====== Information
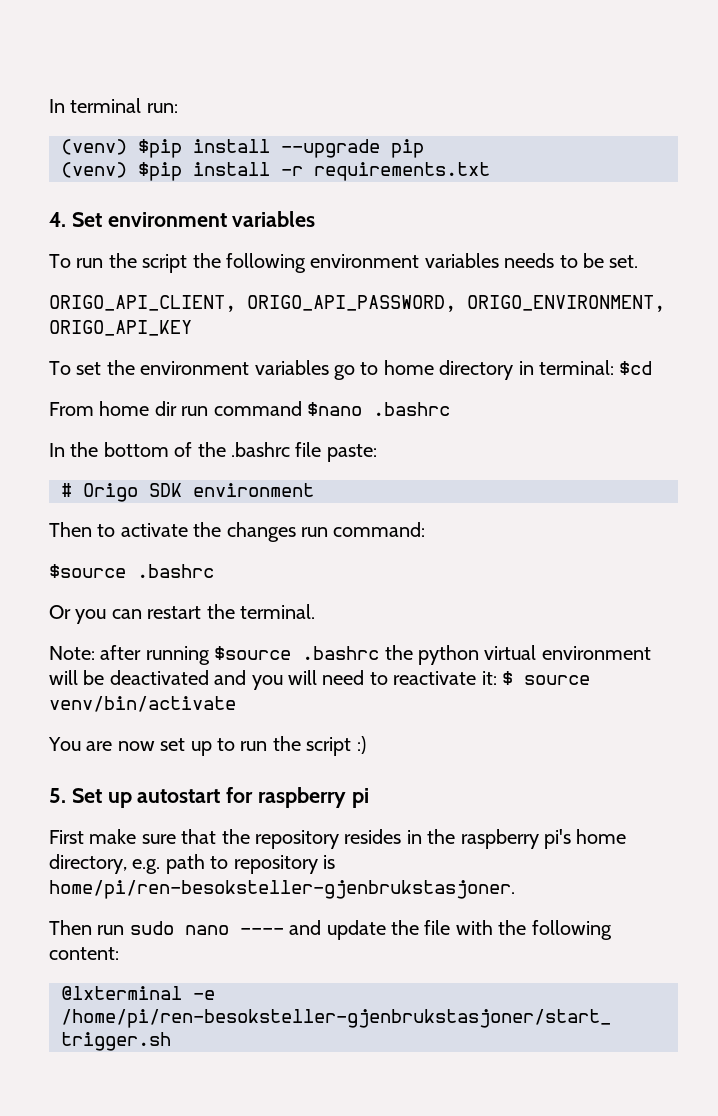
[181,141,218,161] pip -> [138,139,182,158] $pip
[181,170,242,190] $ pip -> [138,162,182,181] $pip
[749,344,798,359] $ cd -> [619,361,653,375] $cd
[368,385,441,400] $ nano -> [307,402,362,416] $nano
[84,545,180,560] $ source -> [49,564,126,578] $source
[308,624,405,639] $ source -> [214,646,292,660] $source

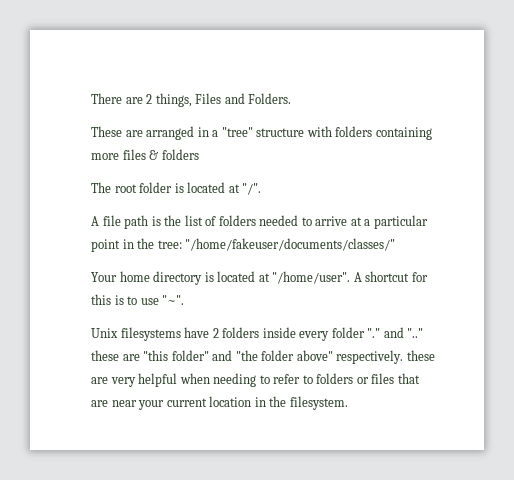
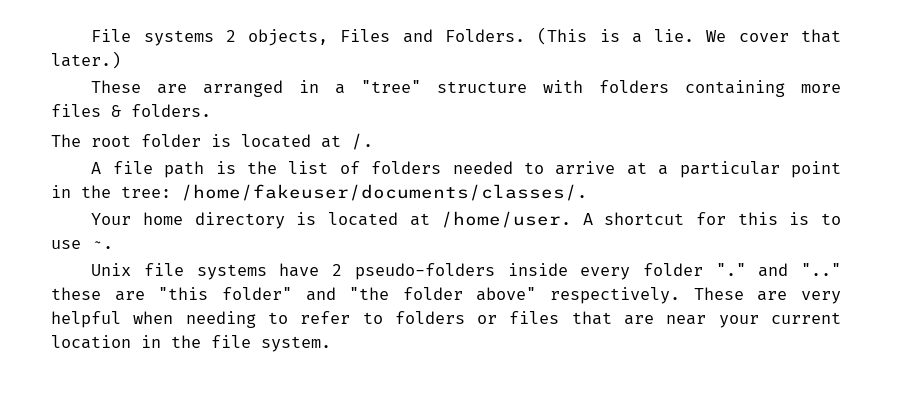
[91,93,192,107] There are 2 things, -> [91,29,329,46] File systems 2 objects,
(292, 98) none -> [537,27,841,45] [51,51,121,69] (This is a lie. We cover that later.)
[161,149,199,160] folders -> [131,104,211,117] folders.
[242,183,262,195] "/". -> [351,133,373,150] /.
[185,238,396,251] "/home/fakeuser/documents/classes/" -> [181,184,587,201] /home/fakeuser/documents/classes/.
[272,271,351,284] "/home/user". -> [441,211,572,228] /home/user.
[162,295,185,305] "~". -> [91,241,113,249] ~.
[120,327,181,341] filesystems -> [144,263,267,280] file systems
[222,327,260,338] folders -> [354,263,495,280] pseudo-folders
[406,350,435,361] these -> [693,287,744,300] These
[289,396,348,410] filesystem. -> [211,335,331,352] file system.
============
» What is being asked
From the records above, copy every line that includes the word "folders".

» Response below
[161,149,199,160] folders -> [131,104,211,117] folders.
[222,327,260,338] folders -> [354,263,495,280] pseudo-folders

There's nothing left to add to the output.